Many proponents of the battle with procrastination declare we should remove social media apps from our phones. Remove notifications, remove the alerts, remove it all, comes the cry to defeat procrastination.

But that isn’t a solution.

It’s like turning the sound down while listening to a song you don’t like. All the time it’s still playing, you can still hear it, regardless of the volume. You might even mute the sound, but the song is still there, waiting to be played.

Let’s not forget what the problem is. A lost focus.

We lose focus because the goal we’re working towards includes a step that is harder to take than anticipated.

How do I get my lost focus back?

We want our lost focus back. Satisfaction isn’t found in the time spent hiding from the task we should be focused on.

As always, we need a process to help us concentrate on what matters.

1.       Re-assess your goal.

Stubbornness is a quality that often helps us stay the course when we’re playing the long game, but, when you’ve lost focus, it isn’t helpful. Being fixated on the goal or step to be taken locks us in place, thus opening the door to procrastination.

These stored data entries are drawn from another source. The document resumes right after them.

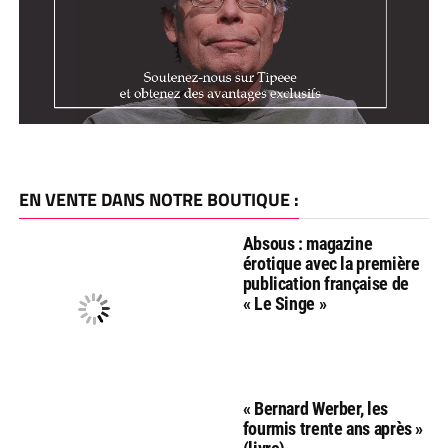
EN VENTE DANS NOTRE BOUTIQUE :
Absous : magazine
érotique avec la première
publication française de
« Le Singe »
« Bernard Werber, les
fourmis trente ans après »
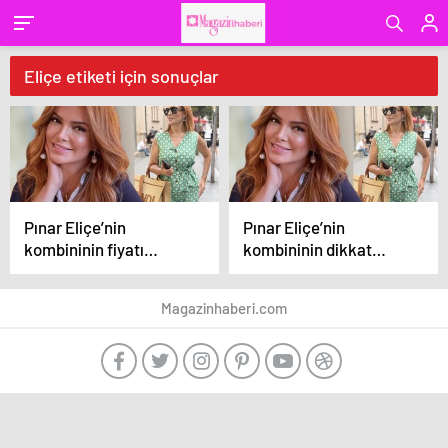
Eliçe etiketi için sonuçlar
Pınar Eliçe’nin
Pınar Eliçe’nin
kombininin fiyatı
kombininin dikkat
dikkat çekti!
çekti!
Magazinhaberi.com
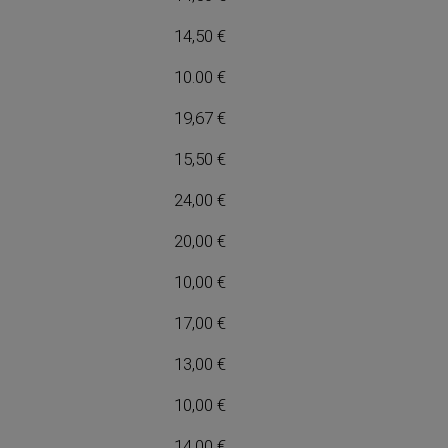
14,50 €
10.00 €
19,67 €
15,50 €
24,00 €
20,00 €
10,00 €
17,00 €
13,00 €
10,00 €
14,00 €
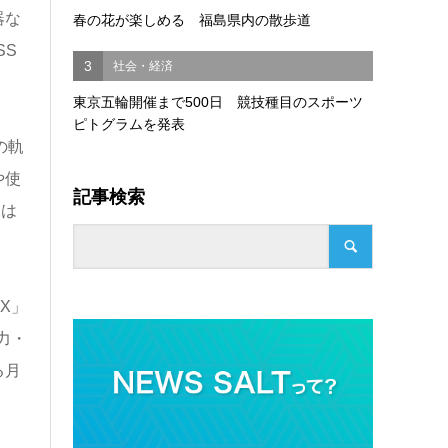
器な
春の花が楽しめる 福島県内の散歩道
SS
3
社会・経済
東京五輪開催まで500日 競技種目のスポーツ
ピトグラムを発表
の軌
や使
記事検索
には
X」
力・
る月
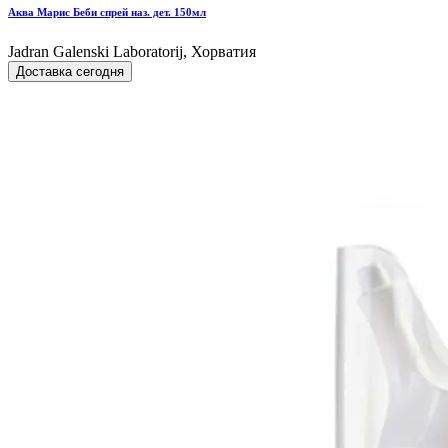
Аква Марис Беби спрей наз. дет. 150мл
Jadran Galenski Laboratorij, Хорватия
Доставка сегодня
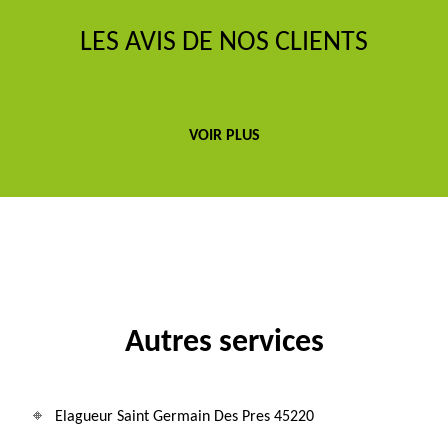
LES AVIS DE NOS CLIENTS
VOIR PLUS
Autres services
Elagueur Saint Germain Des Pres 45220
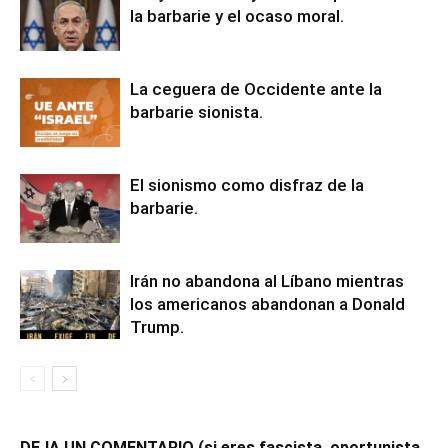
la barbarie y el ocaso moral.
La ceguera de Occidente ante la
barbarie sionista.
El sionismo como disfraz de la
barbarie.
Irán no abandona al Líbano mientras
los americanos abandonan a Donald
Trump.
DEJA UN COMENTARIO (si eres fascista, oportunista,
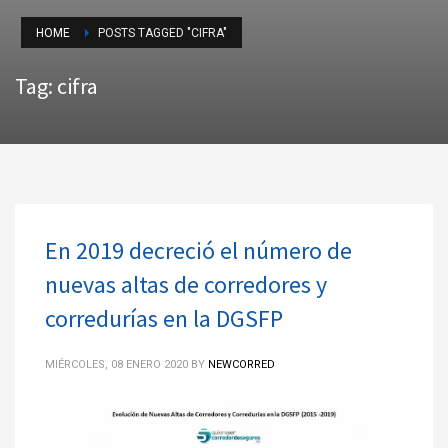
HOME
POSTS TAGGED "CIFRA"
Tag: cifra
En 2019 decreció el número de
nuevas altas de corredores y
corredurías en la DGSFP
MIÉRCOLES, 08 ENERO 2020
BY
NEWCORRED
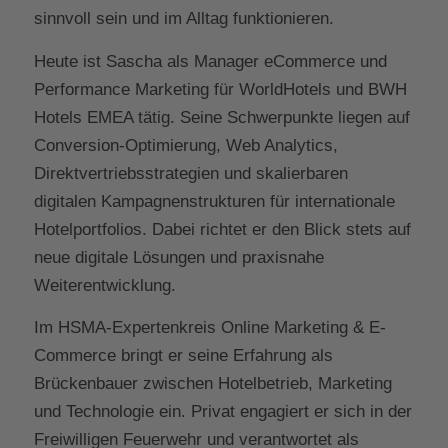
sinnvoll sein und im Alltag funktionieren.
Heute ist Sascha als Manager eCommerce und
Performance Marketing für WorldHotels und BWH
Hotels EMEA tätig. Seine Schwerpunkte liegen auf
Conversion-Optimierung, Web Analytics,
Direktvertriebsstrategien und skalierbaren
digitalen Kampagnenstrukturen für internationale
Hotelportfolios. Dabei richtet er den Blick stets auf
neue digitale Lösungen und praxisnahe
Weiterentwicklung.
Im HSMA-Expertenkreis Online Marketing & E-
Commerce bringt er seine Erfahrung als
Brückenbauer zwischen Hotelbetrieb, Marketing
und Technologie ein. Privat engagiert er sich in der
Freiwilligen Feuerwehr und verantwortet als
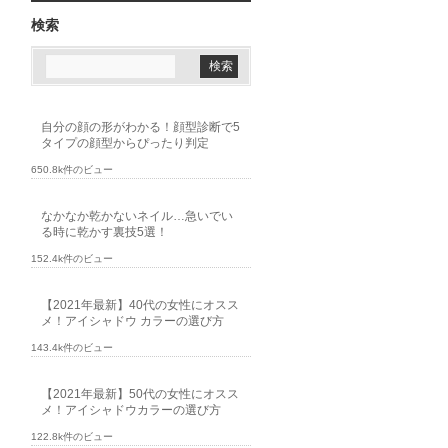
検索
自分の顔の形がわかる！顔型診断で5
タイプの顔型からぴったり判定
650.8k件のビュー
なかなか乾かないネイル…急いでい
る時に乾かす裏技5選！
152.4k件のビュー
【2021年最新】40代の女性にオスス
メ！アイシャドウ カラーの選び方
143.4k件のビュー
【2021年最新】50代の女性にオスス
メ！アイシャドウカラーの選び方
122.8k件のビュー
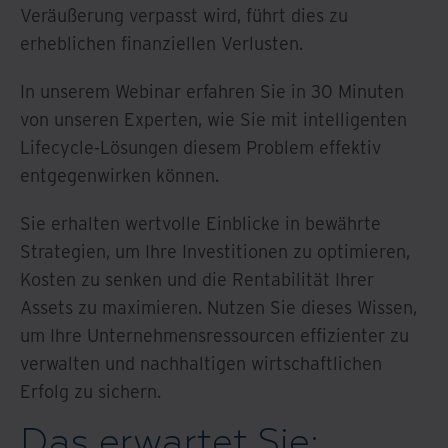
Veräußerung verpasst wird, führt dies zu
erheblichen finanziellen Verlusten.
In unserem Webinar erfahren Sie in 30 Minuten
von unseren Experten, wie Sie mit intelligenten
Lifecycle-Lösungen diesem Problem effektiv
entgegenwirken können.
Sie erhalten wertvolle Einblicke in bewährte
Strategien, um Ihre Investitionen zu optimieren,
Kosten zu senken und die Rentabilität Ihrer
Assets zu maximieren. Nutzen Sie dieses Wissen,
um Ihre Unternehmensressourcen effizienter zu
verwalten und nachhaltigen wirtschaftlichen
Erfolg zu sichern.
Das erwartet Sie:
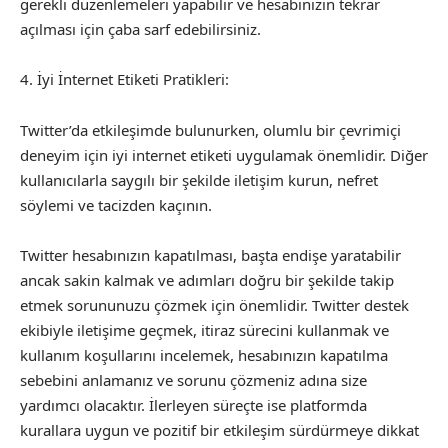
gerekli düzenlemeleri yapabilir ve hesabınızın tekrar
açılması için çaba sarf edebilirsiniz.
4. İyi İnternet Etiketi Pratikleri:
Twitter’da etkileşimde bulunurken, olumlu bir çevrimiçi
deneyim için iyi internet etiketi uygulamak önemlidir. Diğer
kullanıcılarla saygılı bir şekilde iletişim kurun, nefret
söylemi ve tacizden kaçının.
Twitter hesabınızın kapatılması, başta endişe yaratabilir
ancak sakin kalmak ve adımları doğru bir şekilde takip
etmek sorununuzu çözmek için önemlidir. Twitter destek
ekibiyle iletişime geçmek, itiraz sürecini kullanmak ve
kullanım koşullarını incelemek, hesabınızın kapatılma
sebebini anlamanız ve sorunu çözmeniz adına size
yardımcı olacaktır. İlerleyen süreçte ise platformda
kurallara uygun ve pozitif bir etkileşim sürdürmeye dikkat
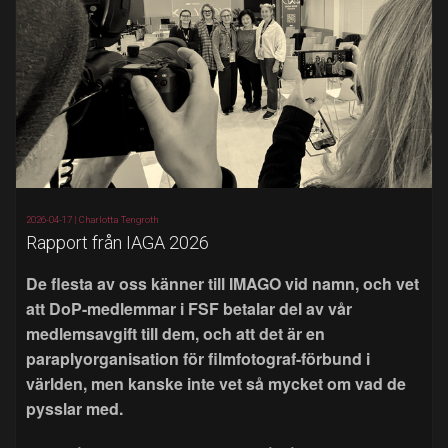
2026-04-17 |
Charlotta Tengroth
Rapport från IAGA 2026
De flesta av oss känner till IMAGO vid namn, och vet
att DoP-medlemmar i FSF betalar del av vår
medlemsavgift till dem, och att det är en
paraplyorganisation för filmfotograf-förbund i
världen, men kanske inte vet så mycket om vad de
pysslar med.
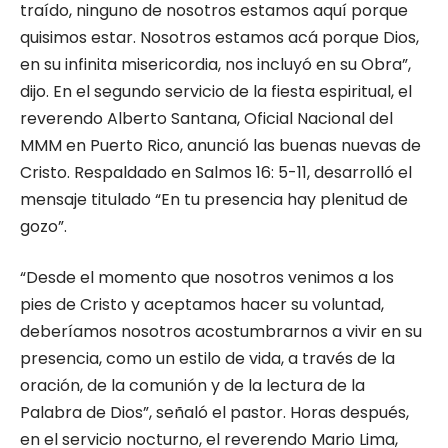
traído, ninguno de nosotros estamos aquí porque
quisimos estar. Nosotros estamos acá porque Dios,
en su infinita misericordia, nos incluyó en su Obra”,
dijo. En el segundo servicio de la fiesta espiritual, el
reverendo Alberto Santana, Oficial Nacional del
MMM en Puerto Rico, anunció las buenas nuevas de
Cristo. Respaldado en Salmos 16: 5-11, desarrolló el
mensaje titulado “En tu presencia hay plenitud de
gozo”.
“Desde el momento que nosotros venimos a los
pies de Cristo y aceptamos hacer su voluntad,
deberíamos nosotros acostumbrarnos a vivir en su
presencia, como un estilo de vida, a través de la
oración, de la comunión y de la lectura de la
Palabra de Dios”, señaló el pastor. Horas después,
en el servicio nocturno, el reverendo Mario Lima,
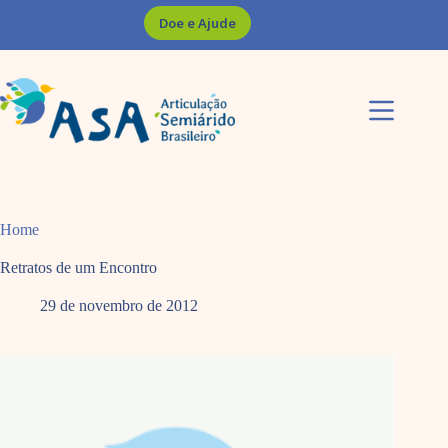
Pular
Doe e Ajude
para
o
conteúdo
Home
Retratos de um Encontro
29 de novembro de 2012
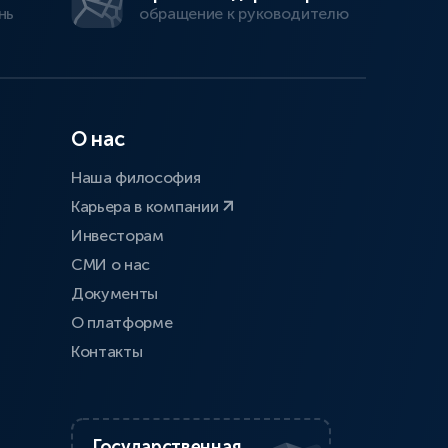
нь
обращение к руководителю
О нас
Наша философия
Карьера в компании
Инвесторам
СМИ о нас
Документы
О платформе
Контакты
Государственная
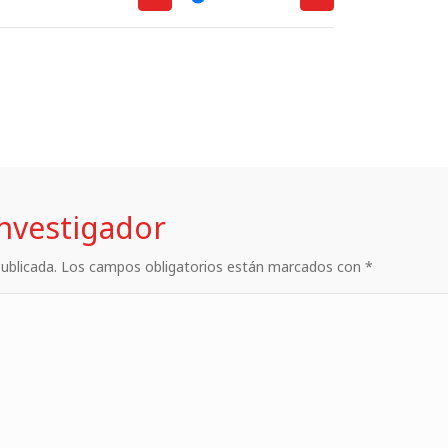
investigador
 publicada. Los campos obligatorios están marcados con *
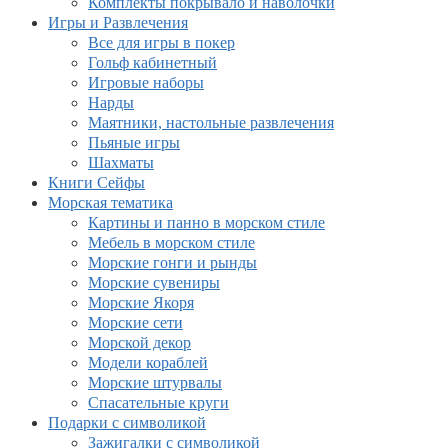
Комплекты покрывало и наволочки
Игры и Развлечения
Все для игры в покер
Гольф кабинетный
Игровые наборы
Нарды
Маятники, настольные развлечения
Пьяные игры
Шахматы
Книги Сейфы
Морская тематика
Картины и панно в морском стиле
Мебель в морском стиле
Морские гонги и рынды
Морские сувениры
Морские Якоря
Морские сети
Морской декор
Модели кораблей
Морские штурвалы
Спасательные круги
Подарки с символикой
Зажигалки с символикой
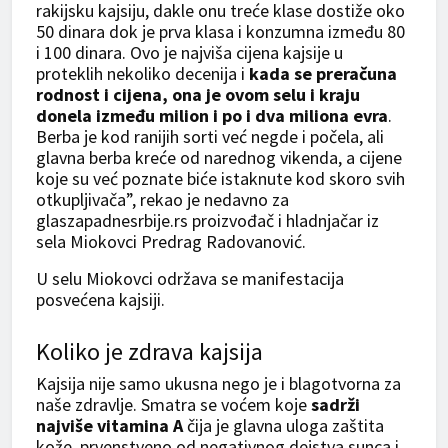
rakijsku kajsiju, dakle onu treće klase dostiže oko
50 dinara dok je prva klasa i konzumna između 80
i 100 dinara. Ovo je najviša cijena kajsije u
proteklih nekoliko decenija i
kada se preračuna
rodnost i cijena, ona je ovom selu i kraju
donela između milion i po i dva miliona evra
.
Berba je kod ranijih sorti već negde i počela, ali
glavna berba kreće od narednog vikenda, a cijene
koje su već poznate biće istaknute kod skoro svih
otkupljivača”, rekao je nedavno za
glaszapadnesrbije.rs proizvođač i hladnjačar iz
sela Miokovci Predrag Radovanović.
U selu Miokovci održava se manifestacija
posvećena kajsiji.
Koliko je zdrava kajsija
Kajsija nije samo ukusna nego je i blagotvorna za
naše zdravlje. Smatra se voćem koje
sadrži
najviše vitamina A
čija je glavna uloga zaštita
kože, prvenstveno od negativnog dejstva sunca i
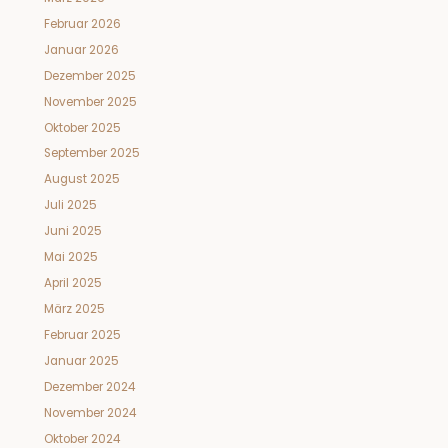
Februar 2026
Januar 2026
Dezember 2025
November 2025
Oktober 2025
September 2025
August 2025
Juli 2025
Juni 2025
Mai 2025
April 2025
März 2025
Februar 2025
Januar 2025
Dezember 2024
November 2024
Oktober 2024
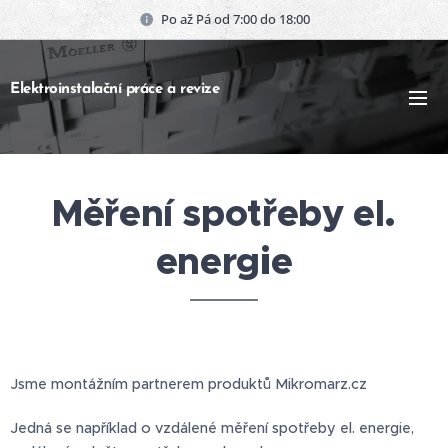
Po až Pá od 7:00 do 18:00
Elektroinstalační práce a revize
Měření spotřeby el.
energie
Jsme montážním partnerem produktů Mikromarz.cz
Jedná se například o vzdálené měření spotřeby el. energie,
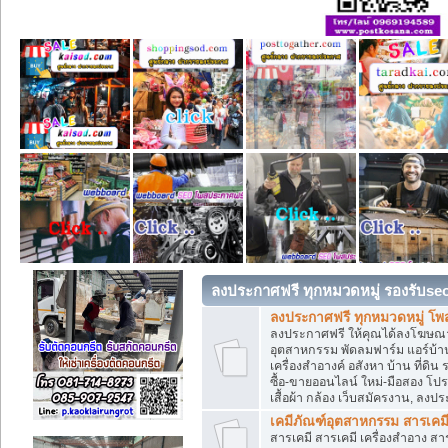
ลงประกาศฟรี ทุกหมวดหมู่ รองรับse
ลงประกาศฟรี ทุกหมวดหมู่ โพ
ลงประกาศฟรี ให้คุณได้ลงโฆษณา
อุตสาหกรรม พัดลมฟาร์ม แอร์บ้าน
เครื่องสำอางค์ อสังหา บ้าน ที่
ซื้อ-ขายออนไลน์ ใหม่-มือสอง โปรโม
เสื้อผ้า กล้อง เว็บสมัครงาน, ลง
เคมีภัณฑ์อุตสาหกรรม สารเคม
สารเคมี สารเคมี เครื่องสำอาง ส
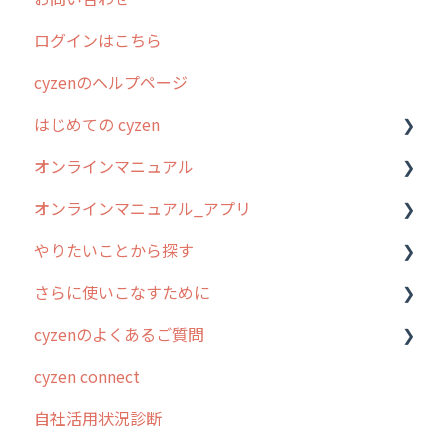
ログインはこちら
cyzenのヘルプページ
はじめての cyzen
オンラインマニュアル
0. はじめてのcyzenの使い方
オンラインマニュアル_アプリ
1. cyzenについて知ろう
管理サイトの使い始め
やりたいことから探す
2. 主要機能の概要
ユーザー・グループ管理
アプリの使い始め
さらに使いこなすために
3. cyzenの位置情報取得について
行動管理
ホーム画面
行動管理
cyzenのよくあるご質問
4. cyzen利用前の準備：システム管理者編
予定管理
スポット
勤怠管理
はじめに
cyzen connect
5. 基本的な使い方：システム管理者編
スポット
報告閲覧
予定管理
スポット・ステータス関連オプション
ログインについて
自社活用状況診断
6. 基本的な使い方：ユーザー編
ステータス・主観
予定
スポット
交通費自動計算
グループ・ユーザーについて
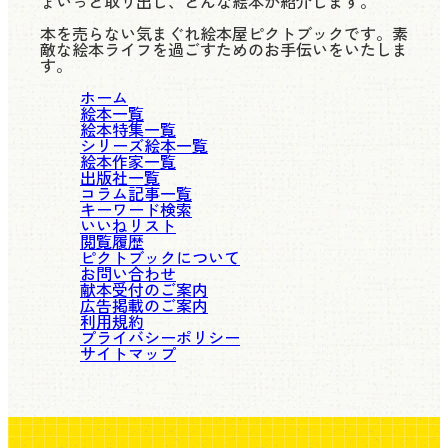
ょいっと取り出し、どんな絵本か紹介します。
本を売らない気まぐれ絵本屋ピクトブックです。素
敵な絵本ライフを過ごすためのお手伝いをいたしま
す。
ホーム
絵本一覧
絵本特集一覧
シリーズ絵本一覧
絵本作家一覧
出版社一覧
コラム記事一覧
キーワード検索
いいねリスト
閲覧履歴
ピクトブックについて
お問い合わせ
献本受付のご案内
広告掲載のご案内
利用規約
プライバシーポリシー
サイトマップ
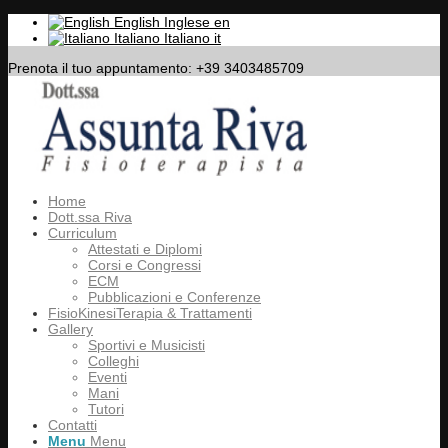
English
Inglese
en
Italiano
Italiano
it
Prenota il tuo appuntamento: +39 3403485709
Home
Dott.ssa Riva
Curriculum
Attestati e Diplomi
Corsi e Congressi
ECM
Pubblicazioni e Conferenze
FisioKinesiTerapia & Trattamenti
Gallery
Sportivi e Musicisti
Colleghi
Eventi
Mani
Tutori
Contatti
Menu
Menu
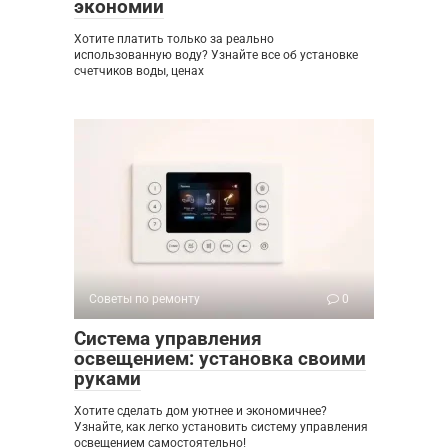
экономии
Хотите платить только за реально
использованную воду? Узнайте все об установке
счетчиков воды, ценах
Советы по ремонту
0
Система управления
освещением: установка своими
руками
Хотите сделать дом уютнее и экономичнее?
Узнайте, как легко установить систему управления
освещением самостоятельно!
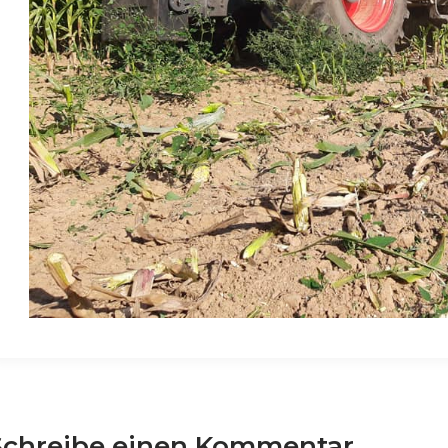
Schreibe einen Kommentar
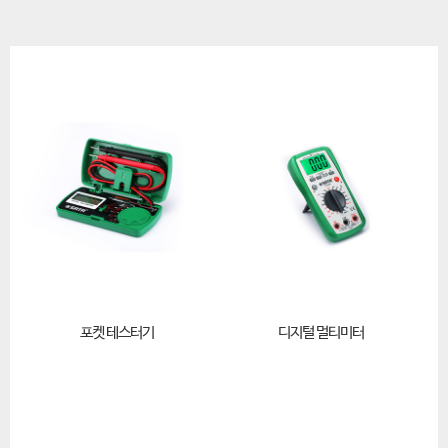
포켓 테스터기
디지털 멀티미터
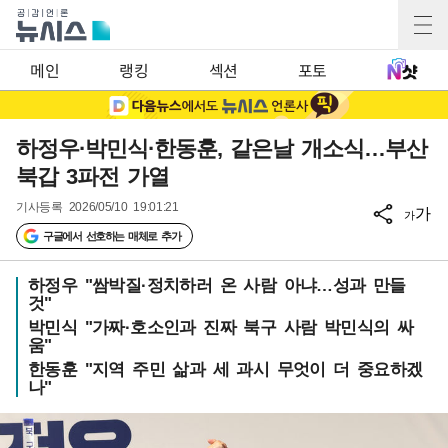
메인
랭킹
섹션
포토
하정우·박민식·한동훈, 같은날 개소식…부산
북갑 3파전 가열
기사등록
2026/05/10 19:01:21
가
가
구글에서 선호하는 매체로 추가
하정우 "쌈박질·정치하러 온 사람 아냐…성과 만들
것"
박민식 "가짜·호소인과 진짜 북구 사람 박민식의 싸
움"
한동훈 "지역 주민 삶과 세 과시 무엇이 더 중요하겠
나"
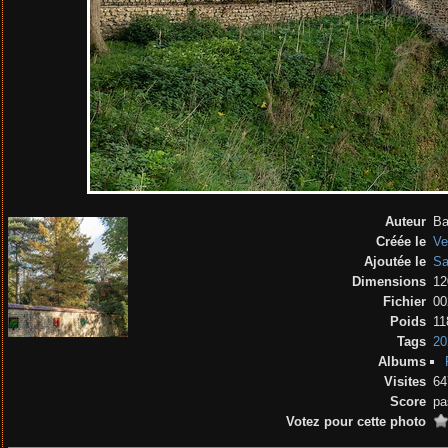
Auteur
Ba
Créée le
Ve
Ajoutée le
Sa
Dimensions
12
Fichier
00
Poids
11
Tags
20
Albums
Visites
64
Score
pa
Votez pour cette photo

Reassessing your goal brings us to the thought exercise of inversion which is the thought process of doing the opposite.

Inversion: The art of doing the opposite

Winning isn’t losing. In hindsight it seems such an obvious statement, but one we can’t readily accept. We are so focused on winning, we forget about not losing, but the first step to winning is to not lose.

We are now inverting. Using inversion to ask not how to win, but how not to lose. The distinction is clear, we are doing the opposite. Of course, by focusing on not losing you are also preventing your opponent from winning.

How to Solve Problems Successfully Using the Power of Inversion

When we hit a goal or a step towards our goal which is too big to take, we need to rethink it. Rethinking – or reassessing – isn’t wrong.

Our stubbornness tells us otherwise, and this is wrong.

Flexible thinking such as applying the logic of inversion enables us to move forward. Instead of asking how can complete this task, ask how you could make it easier. Could you break it into smaller – more manageable tasks?

2.     Set a time limit for your goal.

Having rethought the goal or step we need to take; we also need to rethink the time we’ve allowed ourselves to work in. Setting a time limit focuses our minds. It’s strange how a short diminishing window within which we must work forces us to clear our minds and concentrate.

Time without limits drifts as we begin to see the creep of entropy appear in the task we are working to achieve. This is the last thing we need.

In business, time is money. So, it means we act decisively to achieve goals. In our personal lives, we don’t appreciate the days we have left, so we let time drift.

Set a time limit, it is a clear step to correcting the lost focus we’re experiencing.

3.      Work and assess the results at the end.

When you think about it, the stage is set, isn’t it? You’ve hit the wall. But rather than lose yourself and your focus to procrastination, you’ve reimagined your goal.

Using inversion, and a time limit within which to work – all you need to do is the work!

But, don’t simply let it pass as a moment in history.

Assess the results. Recognise how you used this three-step process to recover your lost focus and deliver the goal or step you needed to complete. Furthermore, appreciate what you’ve achieved.

You’re now a step nearer your goal.

Three steps to recover your lost focus.

A lost focus is damaging to your objectives. In business, these problems are often addressed by the link to revenue and profits – and the fact that there are others involved in the process as well.

Working alone, the pressure is on you.

The solution, the easy way to overcome the lost focus is to know there is a simple three-step approach to help you recover the focus you need. Using a combination of inversion and reassessing your goal can quickly get you thinking.

A task that appears too hard often just needs re-thinking.

The black hole of our lives which is time can easily be wasted on doom-scrolling and the like.

Use your time wisely; set a limit on the time you’re going to block out to help you achieve this goal. And then, just do it as Nike would say.

Simply put, it is an easy three steps to help you concentrate and correct your lost focus.